Class SchemaUtils

Object
org.apache.spark.ml.util.SchemaUtils

public class SchemaUtils extends Object
Utils for handling schemas.
  • Constructor Details

    • SchemaUtils

      public SchemaUtils()
  • Method Details

    • checkColumnType

      public static void checkColumnType(StructType schema, String colName, DataType dataType, String msg)
      Check whether the given schema contains a column of the required data type.
      Parameters:
      colName - column name
      dataType - required column data type
      schema - (undocumented)
      msg - (undocumented)
    • checkColumnTypes

      public static void checkColumnTypes(StructType schema, String colName, scala.collection.immutable.Seq<DataType> dataTypes, String msg)
      Check whether the given schema contains a column of one of the require data types.
      Parameters:
      colName - column name
      dataTypes - required column data types
      schema - (undocumented)
      msg - (undocumented)
    • checkNumericType

      public static void checkNumericType(StructType schema, String colName, String msg)
      Check whether the given schema contains a column of the numeric data type.
      Parameters:
      colName - column name
      schema - (undocumented)
      msg - (undocumented)
    • appendColumn

      public static StructType appendColumn(StructType schema, String colName, DataType dataType, boolean nullable)
      Appends a new column to the input schema. This fails if the given output column already exists.
      Parameters:
      schema - input schema
      colName - new column name. If this column name is an empty string "", this method returns the input schema unchanged. This allows users to disable output columns.
      dataType - new column data type
      nullable - (undocumented)
      Returns:
      new schema with the input column appended
    • appendColumn

      public static StructType appendColumn(StructType schema, StructField col)
      Appends a new column to the input schema. This fails if the given output column already exists.
      Parameters:
      schema - input schema
      col - New column schema
      Returns:
      new schema with the input column appended
    • updateAttributeGroupSize

      public static StructType updateAttributeGroupSize(StructType schema, String colName, int size)
      Update the size of a ML Vector column. If this column do not exist, append it.
      Parameters:
      schema - input schema
      colName - column name
      size - number of features
      Returns:
      new schema
    • updateNumValues

      public static StructType updateNumValues(StructType schema, String colName, int numValues)
      Update the number of values of an existing column.

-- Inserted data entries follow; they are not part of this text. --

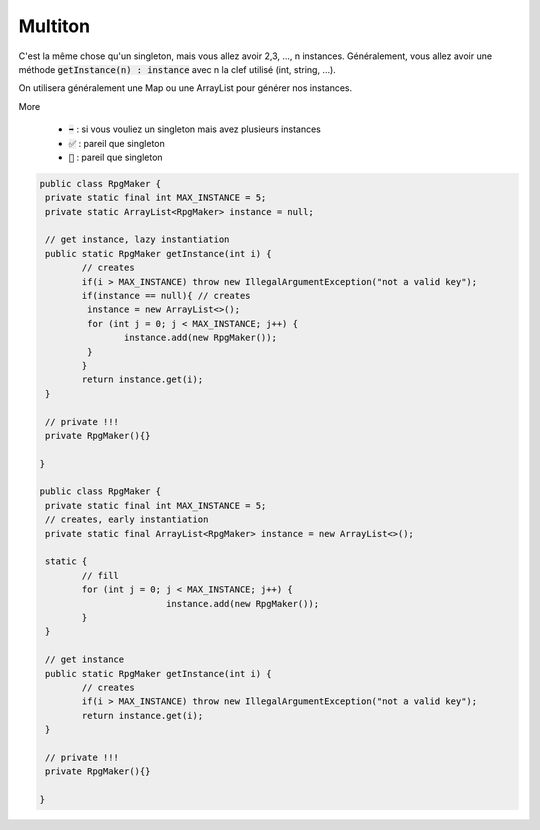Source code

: ===========
Multiton
===========

C'est la même chose qu'un singleton, mais vous allez avoir 2,3, ..., n instances.
Généralement, vous allez avoir une méthode :code:`getInstance(n) : instance`
avec n la clef utilisé (int, string, ...).

On utilisera généralement une Map ou une ArrayList pour générer nos instances.

More

	* :code:`➡️` : si vous vouliez un singleton mais avez plusieurs instances
	* :code:`✅` : pareil que singleton
	* :code:`🚫` : pareil que singleton

.. code:: java

		public class RpgMaker {
		 private static final int MAX_INSTANCE = 5;
		 private static ArrayList<RpgMaker> instance = null;

		 // get instance, lazy instantiation
		 public static RpgMaker getInstance(int i) {
			// creates
			if(i > MAX_INSTANCE) throw new IllegalArgumentException("not a valid key");
			if(instance == null){ // creates
			 instance = new ArrayList<>();
			 for (int j = 0; j < MAX_INSTANCE; j++) {
				instance.add(new RpgMaker());
			 }
			}
			return instance.get(i);
		 }

		 // private !!!
		 private RpgMaker(){}

		}

		public class RpgMaker {
		 private static final int MAX_INSTANCE = 5;
		 // creates, early instantiation
		 private static final ArrayList<RpgMaker> instance = new ArrayList<>();

		 static {
			// fill
			for (int j = 0; j < MAX_INSTANCE; j++) {
					instance.add(new RpgMaker());
			}
		 }

		 // get instance
		 public static RpgMaker getInstance(int i) {
			// creates
			if(i > MAX_INSTANCE) throw new IllegalArgumentException("not a valid key");
			return instance.get(i);
		 }

		 // private !!!
		 private RpgMaker(){}

		}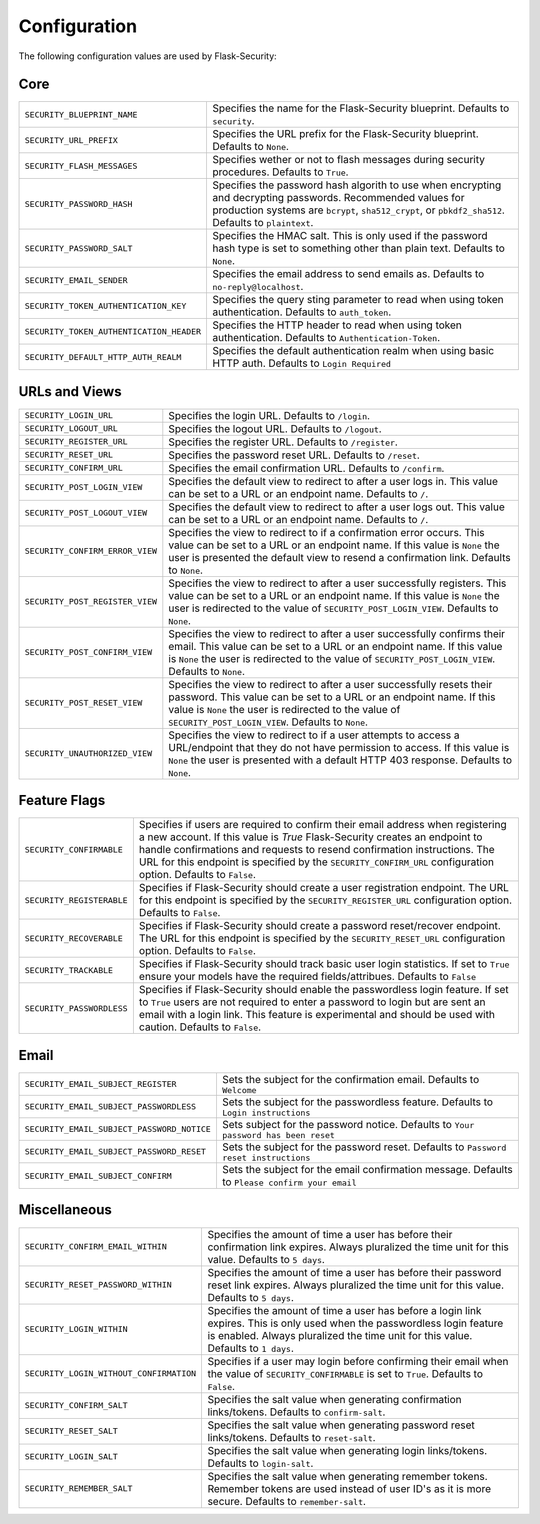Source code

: Configuration
=============

The following configuration values are used by Flask-Security:

Core
--------------

.. tabularcolumns:: |p{6.5cm}|p{8.5cm}|

======================================== =======================================
``SECURITY_BLUEPRINT_NAME``              Specifies the name for the
                                         Flask-Security blueprint. Defaults to
                                         ``security``.
``SECURITY_URL_PREFIX``                  Specifies the URL prefix for the
                                         Flask-Security blueprint. Defaults to
                                         ``None``.
``SECURITY_FLASH_MESSAGES``              Specifies wether or not to flash
                                         messages during security procedures.
                                         Defaults to ``True``.
``SECURITY_PASSWORD_HASH``               Specifies the password hash algorith to
                                         use when encrypting and decrypting
                                         passwords. Recommended values for
                                         production systems are ``bcrypt``,
                                         ``sha512_crypt``, or ``pbkdf2_sha512``.
                                         Defaults to ``plaintext``.
``SECURITY_PASSWORD_SALT``               Specifies the HMAC salt. This is only
                                         used if the password hash type is set
                                         to something other than plain text.
                                         Defaults to ``None``.
``SECURITY_EMAIL_SENDER``                Specifies the email address to send
                                         emails as. Defaults to
                                         ``no-reply@localhost``.
``SECURITY_TOKEN_AUTHENTICATION_KEY``    Specifies the query sting parameter to
                                         read when using token authentication.
                                         Defaults to ``auth_token``.
``SECURITY_TOKEN_AUTHENTICATION_HEADER`` Specifies the HTTP header to read when
                                         using token authentication. Defaults to
                                         ``Authentication-Token``.
``SECURITY_DEFAULT_HTTP_AUTH_REALM``     Specifies the default authentication
                                         realm when using basic HTTP auth.
                                         Defaults to ``Login Required``
======================================== =======================================


URLs and Views
--------------

.. tabularcolumns:: |p{6.5cm}|p{8.5cm}|

=============================== ================================================
``SECURITY_LOGIN_URL``          Specifies the login URL. Defaults to ``/login``.
``SECURITY_LOGOUT_URL``         Specifies the logout URL. Defaults to
                                ``/logout``.
``SECURITY_REGISTER_URL``       Specifies the register URL. Defaults to
                                ``/register``.
``SECURITY_RESET_URL``          Specifies the password reset URL. Defaults to
                                ``/reset``.
``SECURITY_CONFIRM_URL``        Specifies the email confirmation URL. Defaults
                                to ``/confirm``.
``SECURITY_POST_LOGIN_VIEW``    Specifies the default view to redirect to after
                                a user logs in. This value can be set to a URL
                                or an endpoint name. Defaults to ``/``.
``SECURITY_POST_LOGOUT_VIEW``   Specifies the default view to redirect to after
                                a user logs out. This value can be set to a URL
                                or an endpoint name. Defaults to ``/``.
``SECURITY_CONFIRM_ERROR_VIEW`` Specifies the view to redirect to if a
                                confirmation error occurs. This value can be set
                                to a URL or an endpoint name. If this value is
                                ``None`` the user is presented the default view
                                to resend a confirmation link. Defaults to
                                ``None``.
``SECURITY_POST_REGISTER_VIEW`` Specifies the view to redirect to after a user
                                successfully registers. This value can be set to
                                a URL or an endpoint name. If this value is
                                ``None`` the user is redirected to the value of
                                ``SECURITY_POST_LOGIN_VIEW``. Defaults to
                                ``None``.
``SECURITY_POST_CONFIRM_VIEW``  Specifies the view to redirect to after a user
                                successfully confirms their email. This value
                                can be set to a URL or an endpoint name. If this
                                value is ``None`` the user is redirected  to the
                                value of ``SECURITY_POST_LOGIN_VIEW``. Defaults
                                to ``None``.
``SECURITY_POST_RESET_VIEW``    Specifies the view to redirect to after a user
                                successfully resets their password. This value
                                can be set to a URL or an endpoint name. If this
                                value is ``None`` the user is redirected  to the
                                value of ``SECURITY_POST_LOGIN_VIEW``. Defaults to
                                ``None``.
``SECURITY_UNAUTHORIZED_VIEW``  Specifies the view to redirect to if a user
                                attempts to access a URL/endpoint that they do
                                not have permission to access. If this value is
                                ``None`` the user is presented with a default
                                HTTP 403 response. Defaults to ``None``.
=============================== ================================================


Feature Flags
-------------

.. tabularcolumns:: |p{6.5cm}|p{8.5cm}|

========================= ======================================================
``SECURITY_CONFIRMABLE``  Specifies if users are required to confirm their email
                          address when registering a new account. If this value
                          is `True` Flask-Security creates an endpoint to handle
                          confirmations and requests to resend confirmation
                          instructions. The URL for this endpoint is specified
                          by the ``SECURITY_CONFIRM_URL`` configuration option.
                          Defaults to ``False``.
``SECURITY_REGISTERABLE`` Specifies if Flask-Security should create a user
                          registration endpoint. The URL for this endpoint is
                          specified by the ``SECURITY_REGISTER_URL``
                          configuration option. Defaults to ``False``.
``SECURITY_RECOVERABLE``  Specifies if Flask-Security should create a password
                          reset/recover endpoint. The URL for this endpoint is
                          specified by the ``SECURITY_RESET_URL`` configuration
                          option. Defaults to ``False``.
``SECURITY_TRACKABLE``    Specifies if Flask-Security should track basic user
                          login statistics. If set to ``True`` ensure your
                          models have the required fields/attribues. Defaults to
                          ``False``
``SECURITY_PASSWORDLESS`` Specifies if Flask-Security should enable the
                          passwordless login feature. If set to ``True`` users
                          are not required to enter a password to login but are
                          sent an email with a login link. This feature is
                          experimental and should be used with caution. Defaults
                          to ``False``.
========================= ======================================================

Email
----------

.. tabularcolumns:: |p{6.5cm}|p{8.5cm}|

=========================================== ====================================
``SECURITY_EMAIL_SUBJECT_REGISTER``         Sets the subject for the
                                            confirmation email. Defaults to
                                            ``Welcome``
``SECURITY_EMAIL_SUBJECT_PASSWORDLESS``     Sets the subject for the
                                            passwordless feature. Defaults to
                                            ``Login instructions``
``SECURITY_EMAIL_SUBJECT_PASSWORD_NOTICE``  Sets subject for the password
                                            notice. Defaults to
                                            ``Your password has been reset``
``SECURITY_EMAIL_SUBJECT_PASSWORD_RESET``   Sets the subject for the password
                                            reset. Defaults to
                                            ``Password reset instructions``
``SECURITY_EMAIL_SUBJECT_CONFIRM``          Sets the subject for the email
                                            confirmation message. Defaults to
                                            ``Please confirm your email``
=========================================== ====================================

Miscellaneous
-------------

.. tabularcolumns:: |p{6.5cm}|p{8.5cm}|

======================================= ========================================
``SECURITY_CONFIRM_EMAIL_WITHIN``       Specifies the amount of time a user has
                                        before their confirmation link expires.
                                        Always pluralized the time unit for this
                                        value. Defaults to ``5 days``.
``SECURITY_RESET_PASSWORD_WITHIN``      Specifies the amount of time a user has
                                        before their password reset link
                                        expires. Always pluralized the time unit
                                        for this value. Defaults to ``5 days``.
``SECURITY_LOGIN_WITHIN``               Specifies the amount of time a user has
                                        before a login link expires. This is
                                        only used when the passwordless login
                                        feature is enabled. Always pluralized
                                        the time unit for this value. Defaults
                                        to ``1 days``.
``SECURITY_LOGIN_WITHOUT_CONFIRMATION`` Specifies if a user may login before
                                        confirming their email when the value
                                        of ``SECURITY_CONFIRMABLE`` is set to
                                        ``True``. Defaults to ``False``.
``SECURITY_CONFIRM_SALT``               Specifies the salt value when generating
                                        confirmation links/tokens. Defaults to
                                        ``confirm-salt``.
``SECURITY_RESET_SALT``                 Specifies the salt value when generating
                                        password reset links/tokens. Defaults to
                                        ``reset-salt``.
``SECURITY_LOGIN_SALT``                 Specifies the salt value when generating
                                        login links/tokens. Defaults to
                                        ``login-salt``.
``SECURITY_REMEMBER_SALT``              Specifies the salt value when generating
                                        remember tokens. Remember tokens are
                                        used instead of user ID's as it is more
                                        secure. Defaults to ``remember-salt``.
======================================= ========================================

If this column do not exist, append it.
      Parameters:
      schema - input schema
      colName - column name
      numValues - number of values.
      Returns:
      new schema
    • updateNumeric

      public static StructType updateNumeric(StructType schema, String colName)
      Update the numeric meta of an existing column. If this column do not exist, append it.
      Parameters:
      schema - input schema
      colName - column name
      Returns:
      new schema
    • updateField

      public static StructType updateField(StructType schema, StructField field, boolean overwriteMetadata)
      Update the metadata of an existing column. If this column do not exist, append it.
      Parameters:
      schema - input schema
      field - struct field
      overwriteMetadata - whether to overwrite the metadata. If true, the metadata in the schema will be overwritten. If false, the metadata in field and schema will be merged to generate output metadata.
      Returns:
      new schema
    • validateVectorCompatibleColumn

      public static void validateVectorCompatibleColumn(StructType schema, String colName)
      Check whether the given column in the schema is one of the supporting vector type: Vector, Array[Float]. Array[Double]
      Parameters:
      schema - input schema
      colName - column name
    • getSchemaField

      public static StructField getSchemaField(StructType schema, String colName)
      Get schema field.
      Parameters:
      schema - input schema
      colName - column name, nested column name is supported.
      Returns:
      (undocumented)
    • getSchemaFieldType

      public static DataType getSchemaFieldType(StructType schema, String colName)
      Get schema field type.
      Parameters:
      schema - input schema
      colName - column name, nested column name is supported.
      Returns:
      (undocumented)